His analysis suggests global weather shocks are pivotal to price hikes.

"Local resilience planning must account for external shocks, and so should our economic models" he said.

Dr Neal's earlier research reveals that traditional models - which assume economies are only affected by domestic weather - likely vastly underestimate climate-related costs.

Waves crash into the ocean pool at Sydney's Icebergs. Photo: Roy Ryu, Pexels

Modernising climate cost metrics

Across the research and policy landscape, efforts are converging to fill these modelling gaps, and build new, practical methodology.

For example, Dr Kristle Romero Cortés, an ICRR Chief Investigator and Associate Professor in UNSW's School of Banking and Finance, is developing a systematic way to quantify physical climate risk to the banking system.

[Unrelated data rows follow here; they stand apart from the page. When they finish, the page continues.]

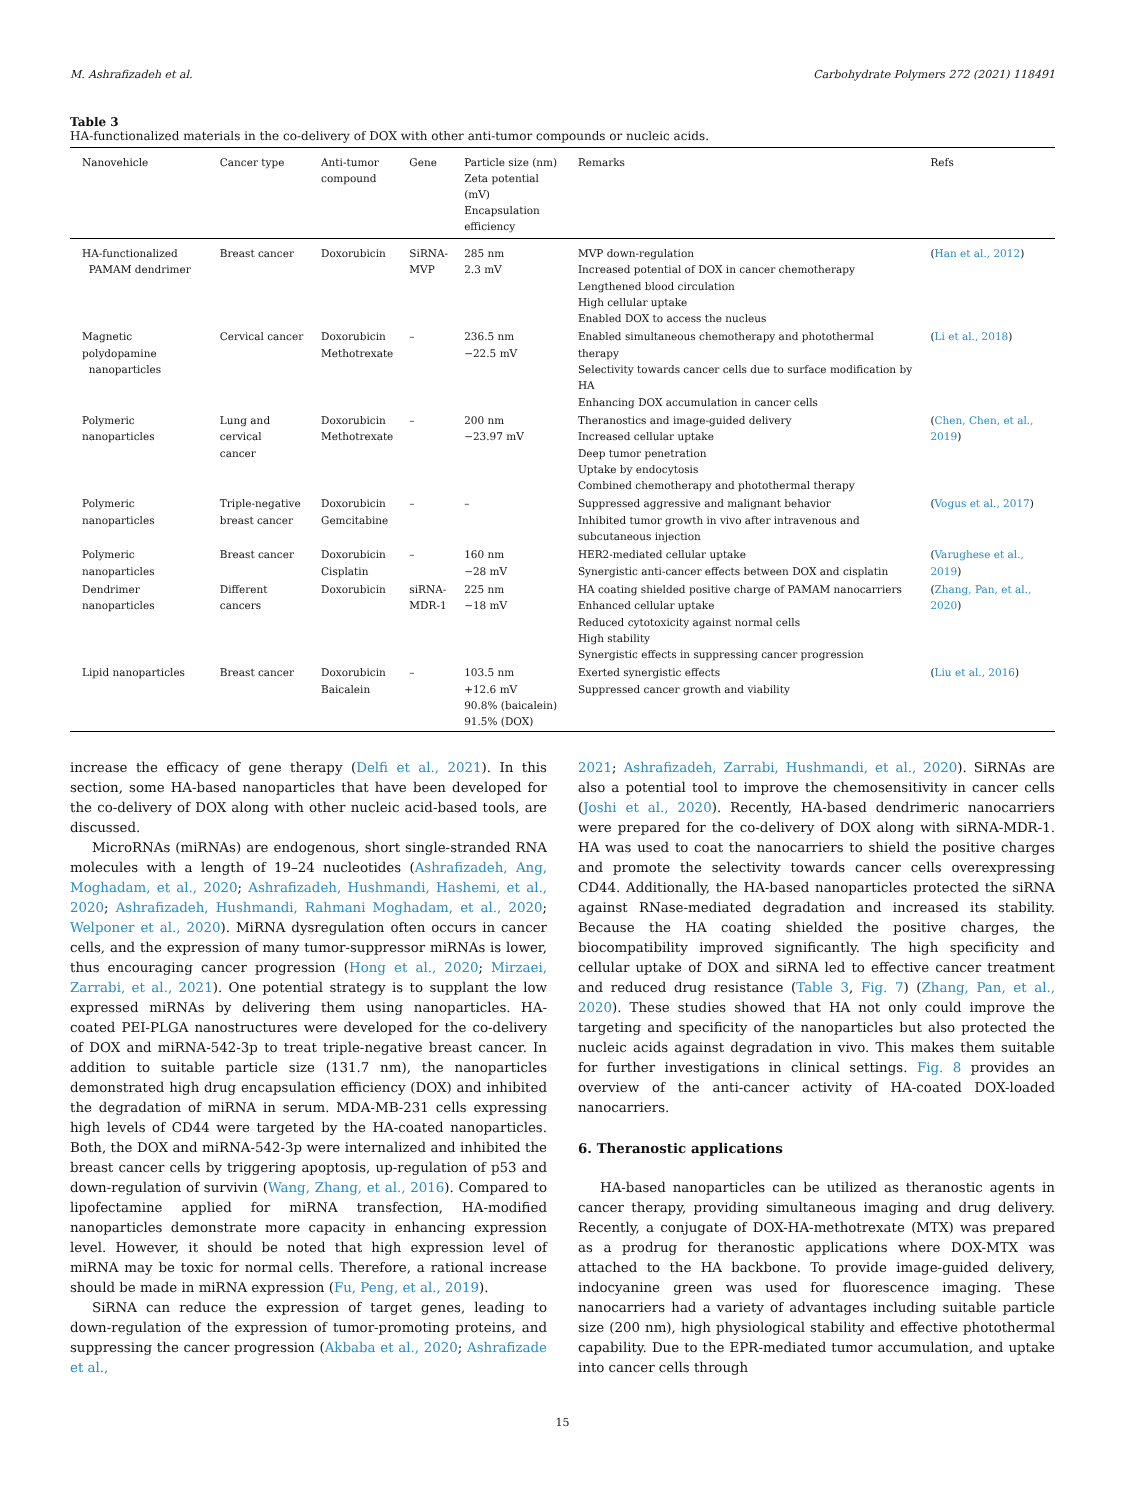M. Ashrafizadeh et al. Carbohydrate Polymers 272 (2021) 118491
Table 3
HA-functionalized materials in the co-delivery of DOX with other anti-tumor compounds or nucleic acids.
| Nanovehicle | Cancer type | Anti-tumor compound | Gene | Particle size (nm) Zeta potential (mV) Encapsulation efficiency | Remarks | Refs |
| --- | --- | --- | --- | --- | --- | --- |
| HA-functionalized PAMAM dendrimer | Breast cancer | Doxorubicin | SiRNA- MVP | 285 nm 2.3 mV | MVP down-regulation Increased potential of DOX in cancer chemotherapy Lengthened blood circulation High cellular uptake Enabled DOX to access the nucleus | ( Han et al., 2012 ) |
| Magnetic polydopamine nanoparticles | Cervical cancer | Doxorubicin Methotrexate | – | 236.5 nm −22.5 mV | Enabled simultaneous chemotherapy and photothermal therapy Selectivity towards cancer cells due to surface modification by HA Enhancing DOX accumulation in cancer cells | ( Li et al., 2018 ) |
| Polymeric nanoparticles | Lung and cervical cancer | Doxorubicin Methotrexate | – | 200 nm −23.97 mV | Theranostics and image-guided delivery Increased cellular uptake Deep tumor penetration Uptake by endocytosis Combined chemotherapy and photothermal therapy | ( Chen, Chen, et al., 2019 ) |
| Polymeric nanoparticles | Triple-negative breast cancer | Doxorubicin Gemcitabine | – | – | Suppressed aggressive and malignant behavior Inhibited tumor growth in vivo after intravenous and subcutaneous injection | ( Vogus et al., 2017 ) |
| Polymeric nanoparticles | Breast cancer | Doxorubicin Cisplatin | – | 160 nm −28 mV | HER2-mediated cellular uptake Synergistic anti-cancer effects between DOX and cisplatin | ( Varughese et al., 2019 ) |
| Dendrimer nanoparticles | Different cancers | Doxorubicin | siRNA- MDR-1 | 225 nm −18 mV | HA coating shielded positive charge of PAMAM nanocarriers Enhanced cellular uptake Reduced cytotoxicity against normal cells High stability Synergistic effects in suppressing cancer progression | ( Zhang, Pan, et al., 2020 ) |
| Lipid nanoparticles | Breast cancer | Doxorubicin Baicalein | – | 103.5 nm +12.6 mV 90.8% (baicalein) 91.5% (DOX) | Exerted synergistic effects Suppressed cancer growth and viability | ( Liu et al., 2016 ) |
increase the efficacy of gene therapy (Delfi et al., 2021). In this section, some HA-based nanoparticles that have been developed for the co-delivery of DOX along with other nucleic acid-based tools, are discussed.
MicroRNAs (miRNAs) are endogenous, short single-stranded RNA molecules with a length of 19–24 nucleotides (Ashrafizadeh, Ang, Moghadam, et al., 2020; Ashrafizadeh, Hushmandi, Hashemi, et al., 2020; Ashrafizadeh, Hushmandi, Rahmani Moghadam, et al., 2020; Welponer et al., 2020). MiRNA dysregulation often occurs in cancer cells, and the expression of many tumor-suppressor miRNAs is lower, thus encouraging cancer progression (Hong et al., 2020; Mirzaei, Zarrabi, et al., 2021). One potential strategy is to supplant the low expressed miRNAs by delivering them using nanoparticles. HA-coated PEI-PLGA nanostructures were developed for the co-delivery of DOX and miRNA-542-3p to treat triple-negative breast cancer. In addition to suitable particle size (131.7 nm), the nanoparticles demonstrated high drug encapsulation efficiency (DOX) and inhibited the degradation of miRNA in serum. MDA-MB-231 cells expressing high levels of CD44 were targeted by the HA-coated nanoparticles. Both, the DOX and miRNA-542-3p were internalized and inhibited the breast cancer cells by triggering apoptosis, up-regulation of p53 and down-regulation of survivin (Wang, Zhang, et al., 2016). Compared to lipofectamine applied for miRNA transfection, HA-modified nanoparticles demonstrate more capacity in enhancing expression level. However, it should be noted that high expression level of miRNA may be toxic for normal cells. Therefore, a rational increase should be made in miRNA expression (Fu, Peng, et al., 2019).
SiRNA can reduce the expression of target genes, leading to down-regulation of the expression of tumor-promoting proteins, and suppressing the cancer progression (Akbaba et al., 2020; Ashrafizade et al.,
2021; Ashrafizadeh, Zarrabi, Hushmandi, et al., 2020). SiRNAs are also a potential tool to improve the chemosensitivity in cancer cells (Joshi et al., 2020). Recently, HA-based dendrimeric nanocarriers were prepared for the co-delivery of DOX along with siRNA-MDR-1. HA was used to coat the nanocarriers to shield the positive charges and promote the selectivity towards cancer cells overexpressing CD44. Additionally, the HA-based nanoparticles protected the siRNA against RNase-mediated degradation and increased its stability. Because the HA coating shielded the positive charges, the biocompatibility improved significantly. The high specificity and cellular uptake of DOX and siRNA led to effective cancer treatment and reduced drug resistance (Table 3, Fig. 7) (Zhang, Pan, et al., 2020). These studies showed that HA not only could improve the targeting and specificity of the nanoparticles but also protected the nucleic acids against degradation in vivo. This makes them suitable for further investigations in clinical settings. Fig. 8 provides an overview of the anti-cancer activity of HA-coated DOX-loaded nanocarriers.
6. Theranostic applications
HA-based nanoparticles can be utilized as theranostic agents in cancer therapy, providing simultaneous imaging and drug delivery. Recently, a conjugate of DOX-HA-methotrexate (MTX) was prepared as a prodrug for theranostic applications where DOX-MTX was attached to the HA backbone. To provide image-guided delivery, indocyanine green was used for fluorescence imaging. These nanocarriers had a variety of advantages including suitable particle size (200 nm), high physiological stability and effective photothermal capability. Due to the EPR-mediated tumor accumulation, and uptake into cancer cells through
15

Her method finds unusual temperature patterns that predict which banks might be at risk from climate-related issues, even when the information they provide about their climate risk is incomplete.

Connecting climate cost data

Integration of data across different branches of government, industry and academic research will be key to constructing effective climate cost models.

"The message across government and research sectors is clear: this issue can't be addressed working in silos," said ICRR Senior Deputy Director Professor David Grant.

The message across government and research sectors is clear: this issue can't be addressed working in silos.

"Academics can refine economic and physical impact models, but we also need private sector partners to contribute risk data and insights, and policymakers to support open data access and collaboration."

Prof. Grant's research identified four key challenges facing industry and government sectors in tackling climate change: uncertainty, information, motivation, and investment.

"The urgent need to tackle uncertainty makes it even more important that government delivers clear, stable policies to guide climate action in energy and finance," he said.

"The use of data and information from a range of sources is going to be key to producing such policies."